**Requirement:**
Repeat every line of the entries below word for word, keeping the original wording, spelling, and punctuation unchanged.

(Information supplied)

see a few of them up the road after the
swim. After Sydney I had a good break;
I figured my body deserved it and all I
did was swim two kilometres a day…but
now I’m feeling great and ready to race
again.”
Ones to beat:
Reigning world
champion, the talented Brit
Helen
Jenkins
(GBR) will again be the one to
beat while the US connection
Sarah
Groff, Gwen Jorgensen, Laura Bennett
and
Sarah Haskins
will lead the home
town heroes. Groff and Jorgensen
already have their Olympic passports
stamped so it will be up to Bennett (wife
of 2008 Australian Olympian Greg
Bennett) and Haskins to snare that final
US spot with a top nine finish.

(End Information supplied)

**Response to this task:**
see a few of them up the road after the
swim. After Sydney I had a good break;
I figured my body deserved it and all I
did was swim two kilometres a day…but
now I’m feeling great and ready to race
again.”
Ones to beat:
Reigning world
champion, the talented Brit
Helen
Jenkins
(GBR) will again be the one to
beat while the US connection
Sarah
Groff, Gwen Jorgensen, Laura Bennett
and
Sarah Haskins
will lead the home
town heroes. Groff and Jorgensen
already have their Olympic passports
stamped so it will be up to Bennett (wife
of 2008 Australian Olympian Greg
Bennett) and Haskins to snare that final
US spot with a top nine finish.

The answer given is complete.